Do an appraisal of your compensation structure. The discussion about fairness in compensation today is centered around gender equity. Can you prove that everyone at your company is compensated in a fair and equitable manner? Whether you’re hoping to sell, raise money, or simply avoid lawsuits, you should be able to.
Wage and Hour Claims
Check whether any wage and hour claims have been filed against your business with the Department of Labor. If you haven’t heard anything, it’s likely because no claims have been filed. But it’s better for you to check proactively than to find out about one from a prospective investor or buyer.
Payroll Laws / Workers’ Compensation
Do you have any employees on severance? What about any current or pending workers’ compensation claims on your books? Whatever your situation, you should be able to answer the following:
How many states do you do business in and where do your employees live?
Are you registered with the Department of Revenue in every state where you have employees? Payroll laws vary by state, so you must register individually.
Do you have workers’ compensation coverage in every state in which you have employees?
Do you have three to five years of workers’ compensation loss runs?
Ensure that your payments for all benefit plans are in balance. In other words, are you keeping up on all “adds” and “deletes”?
Dental, vision, health, etc.: you should know which healthcare plans you offer through which carriers, how much you’re contributing, and how much your employees are paying.

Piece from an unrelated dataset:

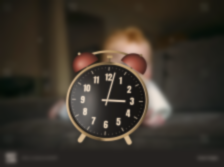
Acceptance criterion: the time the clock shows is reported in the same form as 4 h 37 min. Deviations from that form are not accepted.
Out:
3 h 02 min
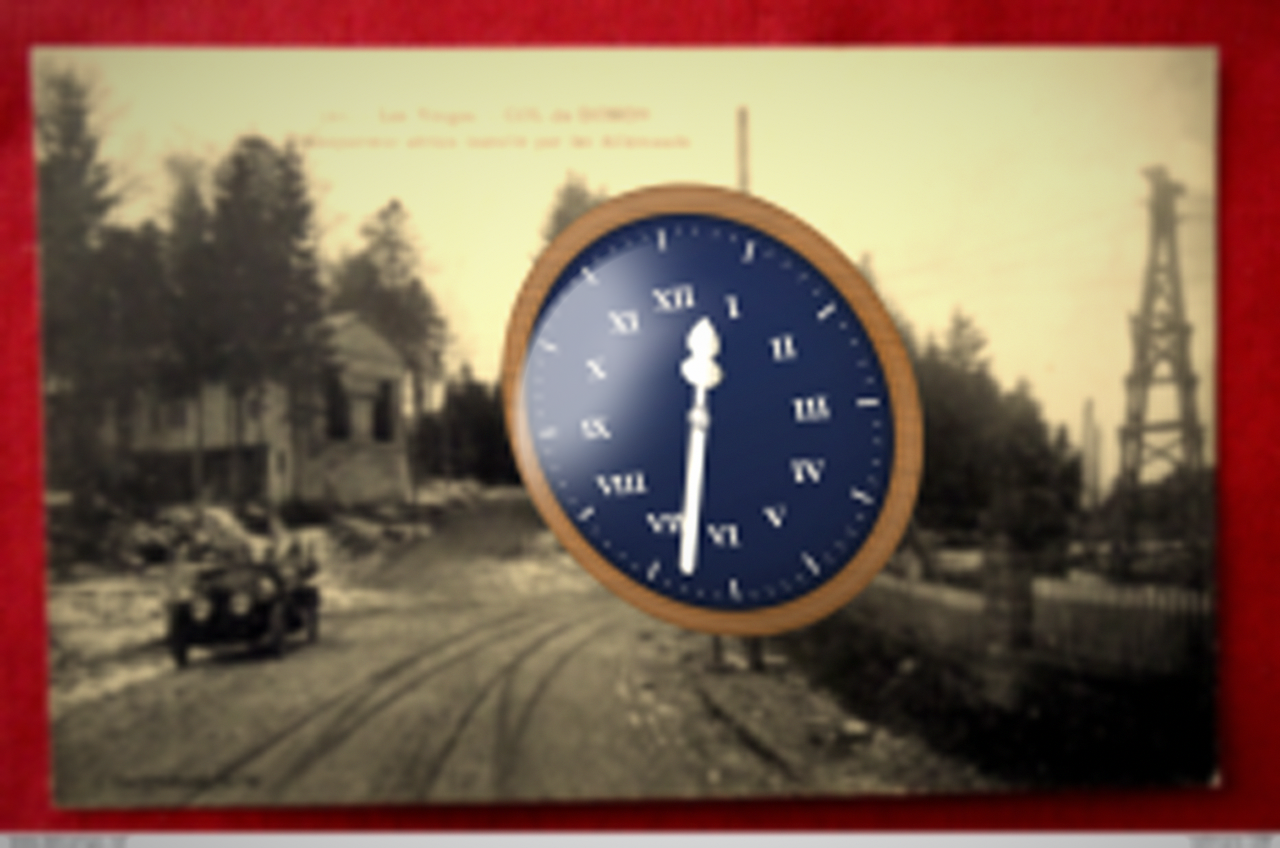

You should also know how many former employees are in COBRA or be able to access this information in short order.
Have you complied with the Affordable Care Act? Have you performed filing requirements in good faith?
Qualified Plans (i.e., Retirement)
Information organized about any qualified plans you offer your employees should be organized and easily accessible. This includes defined benefit plans like pensions and defined contribution plans like 401(k) retirement plans.
Check Your Payroll Taxes
Of course, the orderliness of your taxes will depend somewhat on the time of year, but taxes must be paid out in their entirety at the local, state, and federal level.
If you’ve been working with a reputable payroll provider or PEO, employee withholdings should not be an issue. Just make sure there are no outstanding notices relating to late payments from the IRS or any of the Departments of Revenue or Unemployment Security Offices for states in which you file payroll taxes.
Your employee handbook is a written document that captures your business’s house rules. This should lay out company policies and workplace expectations.
Your employee handbook should also include sexual harassment policy language, anti-discrimination language, and a description of your Paid Time Off (PTO) policy.
This document sets the tone of your company culture: employees can turn here for your diversity and inclusion statement, as well as information about the dress code and your company’s core values.
Add Value to Your Business
Proactively handling these HR basics forces you to stay well organized, pay attention to detail, and manage risk well – all of which contribute to making you a more agile company. And if you’re not comfortable handling these aspects of HR yourself, it’s appropriate to contract with someone who is, whether that’s an accountant, employment counsel, or an HR specialist.